L’année dernière est paru ce documentaire sur la performance de Marina Abramovic au Moma au printemps 2010, The Artist is Present, qui m’a émue au plus profond, rien qu’en regardant ces gens assis en face d’elle et qui en ont les larmes qui coulent. L’artiste, pourtant, est assise tout simplement, sans aucun décor, bien droite, immuable durant des heures, en face d’étrangers, puis elle lève le regard et c’est comme une transfiguration – Pourquoi ? À cause de la mise en scène assez impressionnante pour arriver jusqu’à cette intimité, ce regard : New York, le Moma, sa meilleure salle, la dramaturgie de la visite et de l’attente... Probablement un peu de tout cela, mais surtout du temps qu’elle offre, quelques minutes de calme, d’introspection, de contemplation, son regard intense qui fait forcément un effet miroir.
C’est cette intensité, cette expérience unique, qu’on cherche toujours un peu en visitant un musée de nos jours, alors il est normal aussi qu’on en ressorte parfois frustré – par exemple de l’expérience Atelier Luxembourg au Casino, qui était davantage un capharnaüm où l’art se créait sur place (ou pas) qu’un lieu de contemplation, d’élévation ou de transfiguration. Mais l’expérience avait le grand mérite de prendre des risques, d’oser quelque chose, de s’accorder le droit à l’erreur et, pour cela, d’être radicalement dans notre temps.
« Celui qui appartient véritablement à son temps, le vrai contemporain, est celui qui ne coïncide pas parfaitement avec lui ni n’adhère à ces prétentions, et se définit, en ce sens, comme inactuel, écrit Giorgio Agamben dans son essai Qu’est-ce que le contemporain ? (Rivages Poche, 2008). Mais précisément pour cette raison, précisément par cet écart et cet anachronisme, il est plus adapté que les autres à percevoir et à saisir son temps. »
Notre temps a besoin de radicalité. Même si le mot fait peur, que ceux qui l’entendent s’attendent tout de suite aux Bommeléeër et autres attentats, les années d’austérité ne font que commencer dans les institutions culturelles, on ne le remarque que dans les soubassements : il n’y a plus de limites sacrées aux méthodes alternatives de financement, on danse, on joue, fait du yoga devant les œuvres pour vulgariser, vulgariser, vulgariser... Le Anything goes n’est plus celui des artistes, mais celui des institutions : fêter l’anniversaire de son enfant, véhiculer des logiques commerciales, promouvoir l’image de marque d’un sponsor... l’essentiel, semble être devenu de faire du chiffre, de pouvoir publier une augmentation du nombre de visiteurs dans son rapport annuel et ainsi sortir de la ligne de mire des décideurs politiques et de leurs bras droits, les contrôleurs financiers, qui vérifient méticuleusement le bien fondé de chaque centime d’euro dépensé.

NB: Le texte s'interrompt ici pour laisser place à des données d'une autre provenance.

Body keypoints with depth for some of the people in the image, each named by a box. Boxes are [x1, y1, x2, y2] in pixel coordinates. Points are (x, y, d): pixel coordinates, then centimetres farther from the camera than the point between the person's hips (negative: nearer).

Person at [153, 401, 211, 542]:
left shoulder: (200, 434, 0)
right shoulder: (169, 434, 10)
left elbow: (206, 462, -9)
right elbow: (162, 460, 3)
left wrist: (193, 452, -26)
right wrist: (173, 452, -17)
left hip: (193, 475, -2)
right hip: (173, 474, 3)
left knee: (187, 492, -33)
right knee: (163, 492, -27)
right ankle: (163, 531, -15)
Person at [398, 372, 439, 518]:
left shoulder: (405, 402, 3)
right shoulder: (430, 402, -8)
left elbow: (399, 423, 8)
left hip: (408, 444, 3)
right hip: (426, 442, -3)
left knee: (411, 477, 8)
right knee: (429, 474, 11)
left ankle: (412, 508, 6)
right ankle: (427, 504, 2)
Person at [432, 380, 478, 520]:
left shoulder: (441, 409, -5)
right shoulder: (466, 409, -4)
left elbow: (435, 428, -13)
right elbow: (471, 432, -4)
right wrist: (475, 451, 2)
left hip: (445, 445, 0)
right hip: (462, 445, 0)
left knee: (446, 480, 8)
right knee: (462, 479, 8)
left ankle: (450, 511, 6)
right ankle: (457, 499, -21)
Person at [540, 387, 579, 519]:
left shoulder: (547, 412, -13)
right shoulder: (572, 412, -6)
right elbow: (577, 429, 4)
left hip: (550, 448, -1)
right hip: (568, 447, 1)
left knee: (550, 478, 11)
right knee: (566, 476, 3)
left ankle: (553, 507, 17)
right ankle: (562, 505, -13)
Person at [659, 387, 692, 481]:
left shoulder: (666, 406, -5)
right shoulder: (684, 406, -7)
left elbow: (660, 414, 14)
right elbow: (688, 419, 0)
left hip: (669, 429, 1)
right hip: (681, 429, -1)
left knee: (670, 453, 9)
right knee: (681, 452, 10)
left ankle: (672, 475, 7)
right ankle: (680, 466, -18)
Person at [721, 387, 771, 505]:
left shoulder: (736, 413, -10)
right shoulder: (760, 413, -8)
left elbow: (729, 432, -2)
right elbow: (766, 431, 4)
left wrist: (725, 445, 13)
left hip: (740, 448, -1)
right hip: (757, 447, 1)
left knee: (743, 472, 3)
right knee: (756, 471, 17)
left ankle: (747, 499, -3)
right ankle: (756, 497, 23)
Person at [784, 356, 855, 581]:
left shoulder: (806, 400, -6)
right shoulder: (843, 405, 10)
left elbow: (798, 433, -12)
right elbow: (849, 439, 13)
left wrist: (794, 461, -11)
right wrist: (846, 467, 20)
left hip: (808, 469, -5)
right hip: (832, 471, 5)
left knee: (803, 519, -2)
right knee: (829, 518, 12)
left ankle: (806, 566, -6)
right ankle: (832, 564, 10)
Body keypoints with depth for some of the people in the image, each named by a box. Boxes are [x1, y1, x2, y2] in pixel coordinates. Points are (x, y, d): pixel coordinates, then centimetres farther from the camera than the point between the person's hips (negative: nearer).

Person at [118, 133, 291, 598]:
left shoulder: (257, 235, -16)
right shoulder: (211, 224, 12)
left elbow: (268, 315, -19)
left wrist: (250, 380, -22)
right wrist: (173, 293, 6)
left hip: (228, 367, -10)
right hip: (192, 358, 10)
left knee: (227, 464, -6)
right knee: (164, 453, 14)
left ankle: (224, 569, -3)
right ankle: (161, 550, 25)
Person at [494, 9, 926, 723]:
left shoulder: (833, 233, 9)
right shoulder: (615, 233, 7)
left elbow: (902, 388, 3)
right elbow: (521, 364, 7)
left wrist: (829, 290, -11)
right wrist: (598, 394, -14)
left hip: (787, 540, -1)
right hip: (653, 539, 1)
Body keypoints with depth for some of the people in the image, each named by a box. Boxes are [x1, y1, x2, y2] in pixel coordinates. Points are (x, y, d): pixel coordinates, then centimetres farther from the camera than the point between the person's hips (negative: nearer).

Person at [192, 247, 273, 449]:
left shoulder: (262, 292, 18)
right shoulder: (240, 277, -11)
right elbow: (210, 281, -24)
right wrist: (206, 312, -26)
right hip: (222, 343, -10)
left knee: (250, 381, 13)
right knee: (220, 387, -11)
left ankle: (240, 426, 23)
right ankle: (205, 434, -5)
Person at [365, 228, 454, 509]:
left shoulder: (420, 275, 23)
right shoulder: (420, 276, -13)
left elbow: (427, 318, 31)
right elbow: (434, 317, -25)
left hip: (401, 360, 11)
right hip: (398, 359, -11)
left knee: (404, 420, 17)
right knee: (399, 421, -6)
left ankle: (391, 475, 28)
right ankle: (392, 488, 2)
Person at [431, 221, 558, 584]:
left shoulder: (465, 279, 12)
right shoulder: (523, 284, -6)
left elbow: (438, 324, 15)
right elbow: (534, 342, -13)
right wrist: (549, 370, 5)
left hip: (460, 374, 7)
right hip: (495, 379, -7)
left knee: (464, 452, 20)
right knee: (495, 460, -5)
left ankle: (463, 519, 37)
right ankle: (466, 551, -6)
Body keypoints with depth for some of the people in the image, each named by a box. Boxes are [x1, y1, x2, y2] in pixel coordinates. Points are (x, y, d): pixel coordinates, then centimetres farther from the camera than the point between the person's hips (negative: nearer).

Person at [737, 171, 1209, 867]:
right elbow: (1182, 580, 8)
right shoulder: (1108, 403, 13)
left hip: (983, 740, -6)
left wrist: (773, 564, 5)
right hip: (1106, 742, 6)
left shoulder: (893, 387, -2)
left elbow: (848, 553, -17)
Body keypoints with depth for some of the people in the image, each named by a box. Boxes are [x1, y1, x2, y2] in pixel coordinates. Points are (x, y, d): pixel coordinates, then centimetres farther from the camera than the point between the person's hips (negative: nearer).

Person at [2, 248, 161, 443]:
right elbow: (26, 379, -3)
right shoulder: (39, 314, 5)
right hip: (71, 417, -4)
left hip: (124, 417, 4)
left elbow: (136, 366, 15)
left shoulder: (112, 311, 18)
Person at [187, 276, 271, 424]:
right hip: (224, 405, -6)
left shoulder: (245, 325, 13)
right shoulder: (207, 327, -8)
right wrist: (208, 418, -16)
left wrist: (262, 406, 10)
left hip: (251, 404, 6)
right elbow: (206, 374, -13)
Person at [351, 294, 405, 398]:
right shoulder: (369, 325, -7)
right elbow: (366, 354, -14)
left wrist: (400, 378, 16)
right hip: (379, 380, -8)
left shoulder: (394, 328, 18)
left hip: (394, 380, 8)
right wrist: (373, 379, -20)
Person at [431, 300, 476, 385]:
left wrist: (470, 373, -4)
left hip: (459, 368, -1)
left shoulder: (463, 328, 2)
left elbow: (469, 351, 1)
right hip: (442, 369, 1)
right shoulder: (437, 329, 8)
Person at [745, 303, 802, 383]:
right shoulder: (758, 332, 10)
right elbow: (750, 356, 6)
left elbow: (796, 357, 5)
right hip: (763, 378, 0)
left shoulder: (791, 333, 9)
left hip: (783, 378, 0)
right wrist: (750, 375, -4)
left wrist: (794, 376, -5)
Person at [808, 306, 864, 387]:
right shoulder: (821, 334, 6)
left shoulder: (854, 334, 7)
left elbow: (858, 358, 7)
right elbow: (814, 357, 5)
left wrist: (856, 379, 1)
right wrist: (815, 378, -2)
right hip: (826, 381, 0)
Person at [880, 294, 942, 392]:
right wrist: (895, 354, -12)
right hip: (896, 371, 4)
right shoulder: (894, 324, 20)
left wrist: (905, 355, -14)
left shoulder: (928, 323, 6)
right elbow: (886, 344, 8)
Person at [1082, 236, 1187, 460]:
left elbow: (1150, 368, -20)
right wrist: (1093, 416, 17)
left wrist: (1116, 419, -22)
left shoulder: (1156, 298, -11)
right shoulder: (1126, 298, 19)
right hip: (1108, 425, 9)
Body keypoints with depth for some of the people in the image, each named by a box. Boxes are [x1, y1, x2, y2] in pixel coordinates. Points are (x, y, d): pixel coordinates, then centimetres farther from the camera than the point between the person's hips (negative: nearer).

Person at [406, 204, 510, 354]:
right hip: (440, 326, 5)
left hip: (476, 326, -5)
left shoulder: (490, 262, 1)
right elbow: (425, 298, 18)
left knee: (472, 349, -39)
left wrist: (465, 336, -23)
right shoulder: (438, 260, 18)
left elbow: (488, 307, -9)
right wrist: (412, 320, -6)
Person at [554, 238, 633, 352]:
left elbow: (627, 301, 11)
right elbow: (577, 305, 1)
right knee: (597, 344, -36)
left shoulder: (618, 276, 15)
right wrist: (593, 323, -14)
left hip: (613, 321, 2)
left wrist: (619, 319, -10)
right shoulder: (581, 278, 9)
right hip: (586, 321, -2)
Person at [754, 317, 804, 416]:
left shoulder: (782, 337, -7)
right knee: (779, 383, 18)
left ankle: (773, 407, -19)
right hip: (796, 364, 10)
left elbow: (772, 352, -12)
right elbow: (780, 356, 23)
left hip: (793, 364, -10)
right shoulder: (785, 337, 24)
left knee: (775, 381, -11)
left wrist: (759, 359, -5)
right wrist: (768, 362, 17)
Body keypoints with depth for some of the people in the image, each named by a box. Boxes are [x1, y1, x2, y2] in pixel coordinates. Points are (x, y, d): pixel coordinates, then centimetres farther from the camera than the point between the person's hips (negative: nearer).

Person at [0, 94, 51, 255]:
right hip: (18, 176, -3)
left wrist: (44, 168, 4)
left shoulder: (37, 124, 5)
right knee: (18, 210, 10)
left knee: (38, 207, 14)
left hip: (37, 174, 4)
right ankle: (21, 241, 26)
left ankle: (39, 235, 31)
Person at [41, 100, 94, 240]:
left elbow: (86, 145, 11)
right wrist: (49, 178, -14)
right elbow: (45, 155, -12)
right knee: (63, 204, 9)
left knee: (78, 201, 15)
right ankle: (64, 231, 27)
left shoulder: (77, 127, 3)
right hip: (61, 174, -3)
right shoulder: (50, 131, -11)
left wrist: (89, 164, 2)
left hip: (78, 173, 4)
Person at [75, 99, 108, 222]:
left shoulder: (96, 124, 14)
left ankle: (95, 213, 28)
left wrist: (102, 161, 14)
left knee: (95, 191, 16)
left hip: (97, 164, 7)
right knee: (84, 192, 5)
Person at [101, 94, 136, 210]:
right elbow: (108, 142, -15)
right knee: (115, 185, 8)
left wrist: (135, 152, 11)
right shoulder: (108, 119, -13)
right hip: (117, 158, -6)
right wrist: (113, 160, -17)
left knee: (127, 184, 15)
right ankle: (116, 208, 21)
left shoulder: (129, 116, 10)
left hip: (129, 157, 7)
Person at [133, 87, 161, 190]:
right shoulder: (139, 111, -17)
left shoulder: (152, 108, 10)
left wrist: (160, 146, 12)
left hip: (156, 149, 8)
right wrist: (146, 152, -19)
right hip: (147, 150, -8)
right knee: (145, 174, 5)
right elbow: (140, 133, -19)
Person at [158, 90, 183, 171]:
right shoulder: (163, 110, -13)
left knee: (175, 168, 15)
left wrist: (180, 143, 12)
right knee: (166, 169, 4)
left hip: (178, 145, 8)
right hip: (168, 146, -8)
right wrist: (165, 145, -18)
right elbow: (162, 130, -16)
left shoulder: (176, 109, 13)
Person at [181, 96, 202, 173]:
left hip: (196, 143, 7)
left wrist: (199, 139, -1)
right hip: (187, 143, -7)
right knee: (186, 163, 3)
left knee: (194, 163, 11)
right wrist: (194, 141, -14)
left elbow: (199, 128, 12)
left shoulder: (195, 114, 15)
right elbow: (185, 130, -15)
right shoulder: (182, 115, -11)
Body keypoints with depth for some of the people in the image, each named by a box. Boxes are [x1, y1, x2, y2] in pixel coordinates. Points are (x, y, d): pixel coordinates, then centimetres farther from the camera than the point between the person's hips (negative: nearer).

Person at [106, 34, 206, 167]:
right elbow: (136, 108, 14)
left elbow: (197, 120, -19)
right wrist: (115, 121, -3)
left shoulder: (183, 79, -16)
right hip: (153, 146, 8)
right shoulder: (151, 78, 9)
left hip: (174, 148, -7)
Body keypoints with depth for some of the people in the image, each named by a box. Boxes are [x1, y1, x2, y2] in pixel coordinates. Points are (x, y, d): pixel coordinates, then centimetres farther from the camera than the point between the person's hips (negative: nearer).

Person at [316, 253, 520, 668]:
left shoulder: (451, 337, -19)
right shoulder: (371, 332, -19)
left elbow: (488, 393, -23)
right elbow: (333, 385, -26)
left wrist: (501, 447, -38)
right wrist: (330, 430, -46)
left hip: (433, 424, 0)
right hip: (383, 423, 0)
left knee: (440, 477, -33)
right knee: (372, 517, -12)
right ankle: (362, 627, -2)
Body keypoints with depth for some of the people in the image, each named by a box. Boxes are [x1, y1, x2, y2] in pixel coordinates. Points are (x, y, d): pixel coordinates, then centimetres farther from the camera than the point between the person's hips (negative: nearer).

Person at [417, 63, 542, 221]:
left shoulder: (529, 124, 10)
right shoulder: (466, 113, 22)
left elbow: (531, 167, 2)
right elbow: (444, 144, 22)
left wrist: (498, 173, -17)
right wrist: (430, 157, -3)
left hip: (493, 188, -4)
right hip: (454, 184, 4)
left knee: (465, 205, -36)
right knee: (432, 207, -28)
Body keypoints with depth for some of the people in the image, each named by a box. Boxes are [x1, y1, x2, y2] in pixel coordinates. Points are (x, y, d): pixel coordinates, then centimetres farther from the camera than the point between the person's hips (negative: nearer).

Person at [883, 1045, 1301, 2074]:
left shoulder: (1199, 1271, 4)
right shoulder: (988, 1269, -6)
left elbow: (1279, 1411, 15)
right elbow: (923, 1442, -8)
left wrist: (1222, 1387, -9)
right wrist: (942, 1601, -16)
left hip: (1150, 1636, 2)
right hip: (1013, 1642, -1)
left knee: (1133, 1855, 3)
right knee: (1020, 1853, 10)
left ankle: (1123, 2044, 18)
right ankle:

La médiation est le mot magique des musées années dix. Rien à redire à cela, en principe, mais on a parfois l’impression que l’art et les artistes restent des spectateurs de ces évolutions, tout au plus des animateurs ou enjoliveurs, au lieu d’être les acteurs principaux de cette relation fragile avec leur public qui reste, il le prouve, avide de connaissance et de découverte. Cette crise du contenu est aussi une crise du discours, qui penche souvent davantage vers la communication et le compte-rendu complaisant que vers une véritable critique, par conséquent immédiatement perçue comme une agression.
Ce supplément Musées est la treizième édition d’un cahier qui accompagne les artistes, le public et les institutions dans leur évolution et fait, modestement, un peu de résistance.